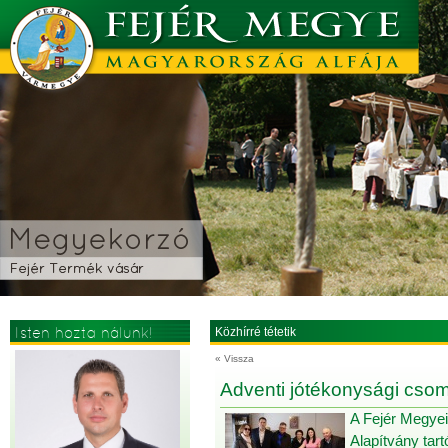
Isten hozta nálunk!
Közhírré tétetik
« Vissza
Adventi jótékonysági csom
A Fejér Megye
Alapítvány tar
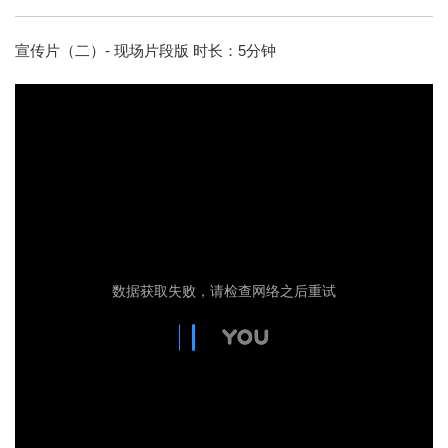
宣传片（二）- 现场片段版 时长：5分钟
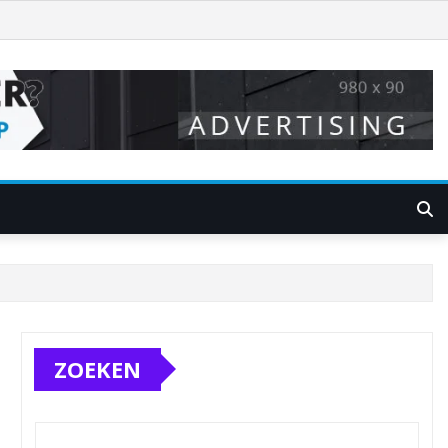
ZOEKEN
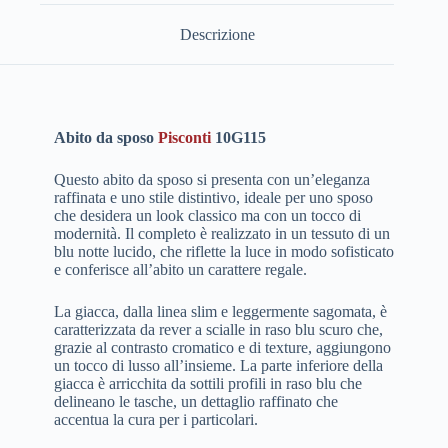
Descrizione
Abito da sposo
Pisconti
10G115
Questo abito da sposo si presenta con un’eleganza
raffinata e uno stile distintivo, ideale per uno sposo
che desidera un look classico ma con un tocco di
modernità. Il completo è realizzato in un tessuto di un
blu notte lucido, che riflette la luce in modo sofisticato
e conferisce all’abito un carattere regale.
La giacca, dalla linea slim e leggermente sagomata, è
caratterizzata da rever a scialle in raso blu scuro che,
grazie al contrasto cromatico e di texture, aggiungono
un tocco di lusso all’insieme. La parte inferiore della
giacca è arricchita da sottili profili in raso blu che
delineano le tasche, un dettaglio raffinato che
accentua la cura per i particolari.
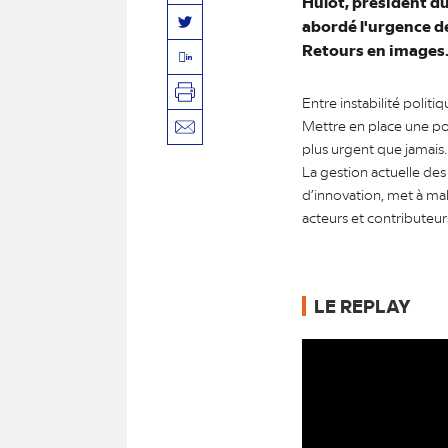
Hulot, président d
abordé l'urgence d
Twitter
Retours en images
Linkedin
Imprimer
Entre instabilité polit
Mettre en place une po
Envoyer
plus urgent que jamais.
par
La gestion actuelle des
mail
d’innovation, met à mal
acteurs et contributeur
LE REPLAY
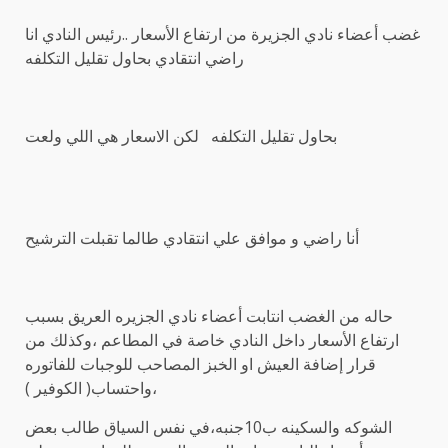
غضب أعضاء نادي الجزيرة من ارتفاع الأسعار ..رئيس النادي انا
راضي انتقادي بحاول تقليل التكلفه
بحاول تقليل التكلفه لكن الاسعار هي اللي ولعت
أنا راضي و موافق علي انتقادي طالما تقبلت الترشيح
حاله من الغضب انتابت أعضاء نادي الجزيره العريق بسبب
ارتفاع الأسعار داخل النادي خاصة في المطاعم ،وكذلك من
قرار إضافة العيش او الخبز المصاحب للوجبات للفاتوره
،واحتساب( الكوفير )
الشوكه والسكينه ب10جنبه،في نفس السياق طالب بعض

**********

## WHAT THE TASK REQUIRES
Render every line of text from the rows above as a Markdown table with two columns, Line No and Text. Number the lines in order, skip any blank ones, and leave the pictures out.

## SOLUTION FOR THIS TASK
| Line No | Text |
|---|---|
| 1 | Isten hozta nálunk! |
| 2 | Közhírré tétetik |
| 3 | « Vissza |
| 4 | Adventi jótékonysági csom |
| 5 | A Fejér Megye |
| 6 | Alapítvány tar |
| 7 | 宣传片（二）- 现场片段版 时长：5分钟 |
| 8 | ZOEKEN |
| 9 | Descrizione |
| 10 | Abito da sposo |
| 11 | Pisconti |
| 12 | 10G115 |
| 13 | Questo abito da sposo si presenta con un’eleganza |
| 14 | raffinata e uno stile distintivo, ideale per uno sposo |
| 15 | che desidera un look classico ma con un tocco di |
| 16 | modernità. Il completo è realizzato in un tessuto di un |
| 17 | blu notte lucido, che riflette la luce in modo sofisticato |
| 18 | e conferisce all’abito un carattere regale. |
| 19 | La giacca, dalla linea slim e leggermente sagomata, è |
| 20 | caratterizzata da rever a scialle in raso blu scuro che, |
| 21 | grazie al contrasto cromatico e di texture, aggiungono |
| 22 | un tocco di lusso all’insieme. La parte inferiore della |
| 23 | giacca è arricchita da sottili profili in raso blu che |
| 24 | delineano le tasche, un dettaglio raffinato che |
| 25 | accentua la cura per i particolari. |
| 26 | Hulot, président d |
| 27 | abordé l'urgence d |
| 28 | Twitter |
| 29 | Retours en images |
| 30 | Linkedin |
| 31 | Imprimer |
| 32 | Entre instabilité polit |
| 33 | Mettre en place une po |
| 34 | Envoyer |
| 35 | plus urgent que jamais. |
| 36 | par |
| 37 | La gestion actuelle des |
| 38 | mail |
| 39 | d’innovation, met à mal |
| 40 | acteurs et contributeur |
| 41 | LE REPLAY |
| 42 | غضب أعضاء نادي الجزيرة من ارتفاع الأسعار ..رئيس النادي انا |
| 43 | راضي انتقادي بحاول تقليل التكلفه |
| 44 | بحاول تقليل التكلفه لكن الاسعار هي اللي ولعت |
| 45 | أنا راضي و موافق علي انتقادي طالما تقبلت الترشيح |
| 46 | حاله من الغضب انتابت أعضاء نادي الجزيره العريق بسبب |
| 47 | ارتفاع الأسعار داخل النادي خاصة في المطاعم ،وكذلك من |
| 48 | قرار إضافة العيش او الخبز المصاحب للوجبات للفاتوره |
| 49 | ،واحتساب( الكوفير ) |
| 50 | الشوكه والسكينه ب10جنبه،في نفس السياق طالب بعض |